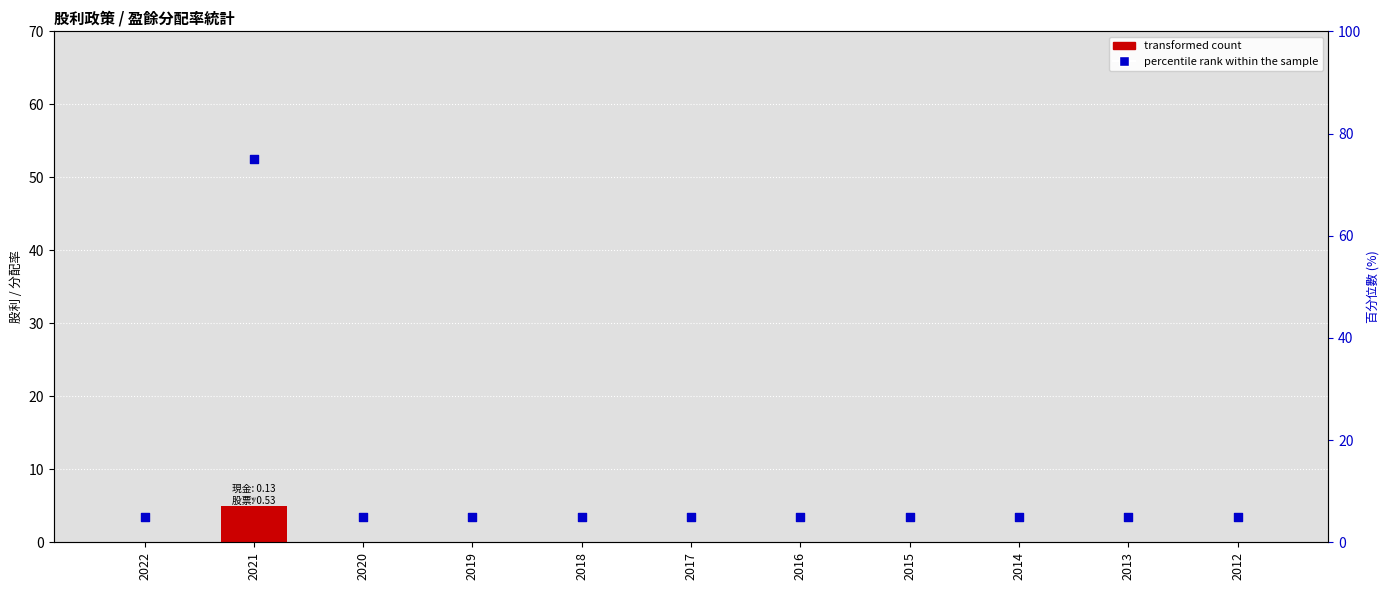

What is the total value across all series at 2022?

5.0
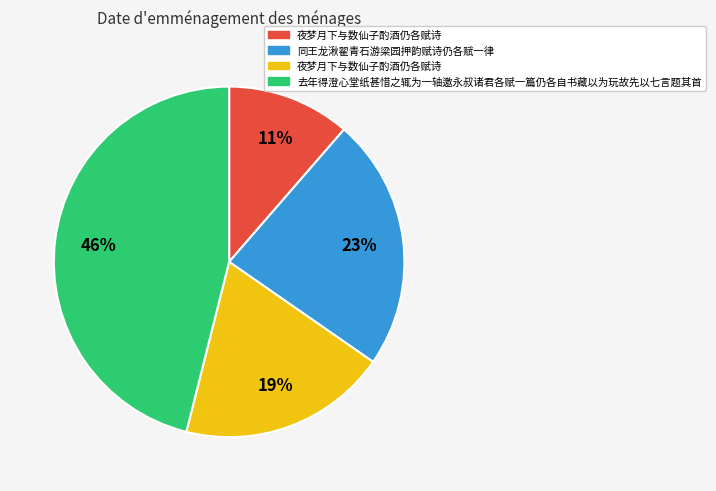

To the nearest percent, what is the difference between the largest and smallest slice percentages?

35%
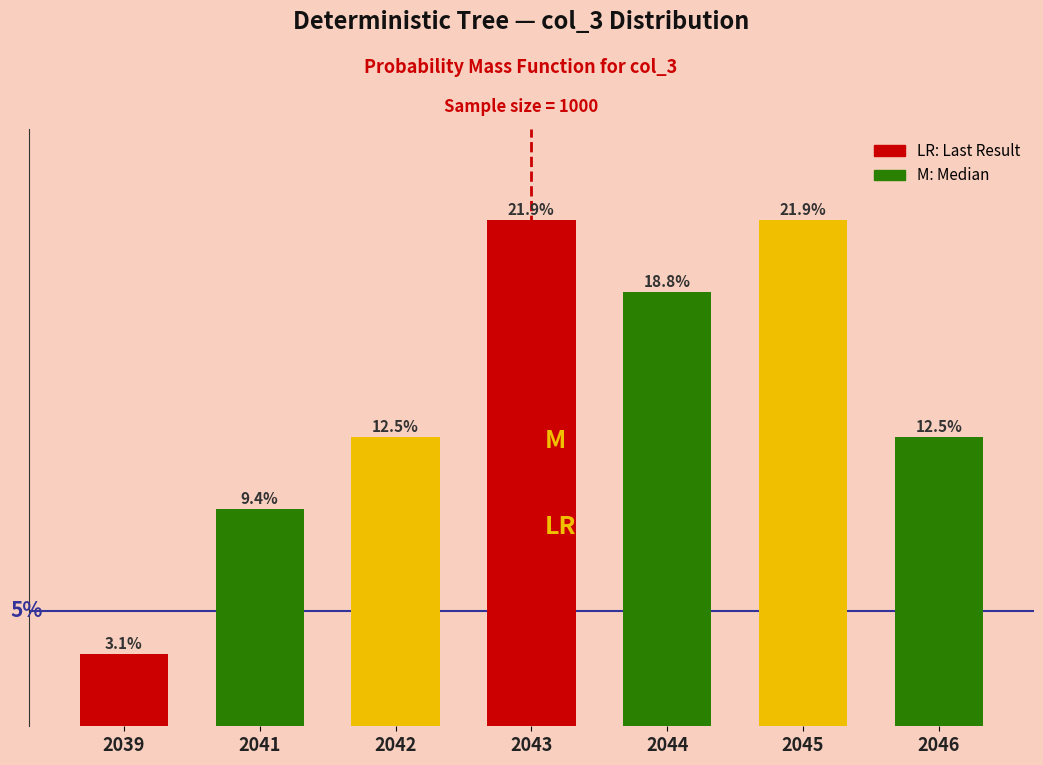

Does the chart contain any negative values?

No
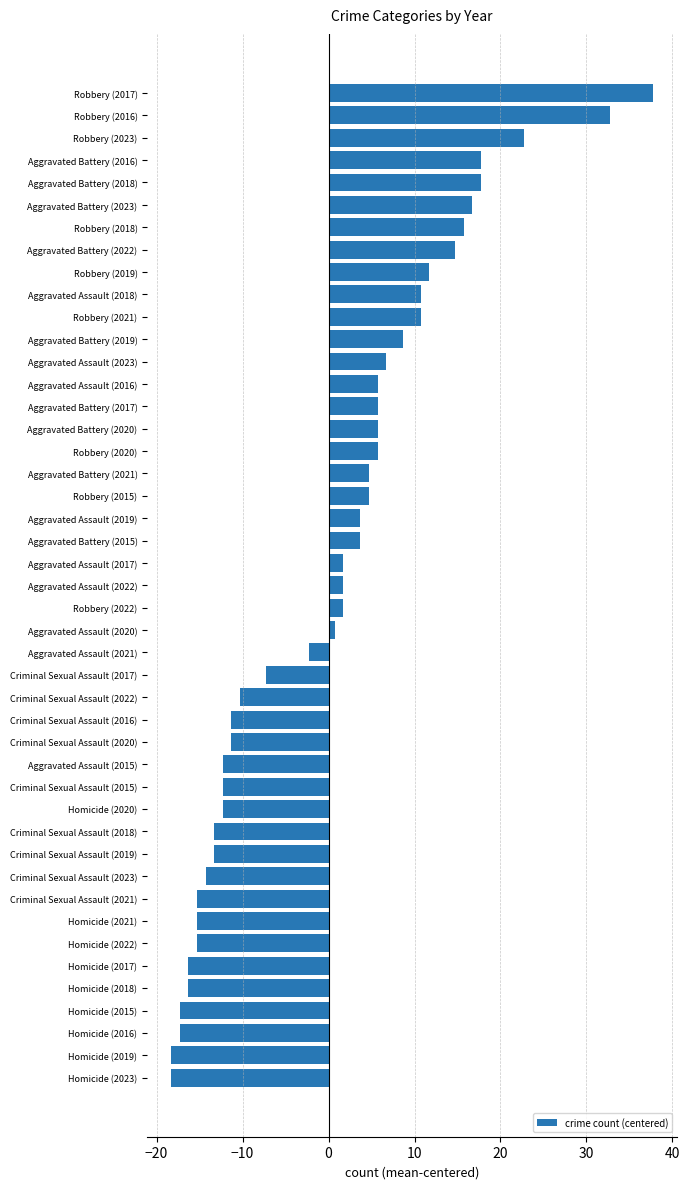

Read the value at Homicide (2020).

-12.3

• • • • •

EXERCISE BRIEF → Please copy the records above word for word, leaving out the pictures.

EXERCISE OUTPUT →
What is the total value across all series at 2022?

5.0

To the nearest percent, what is the difference between the largest and smallest slice percentages?

35%

Does the chart contain any negative values?

No

Read the value at Homicide (2020).

-12.3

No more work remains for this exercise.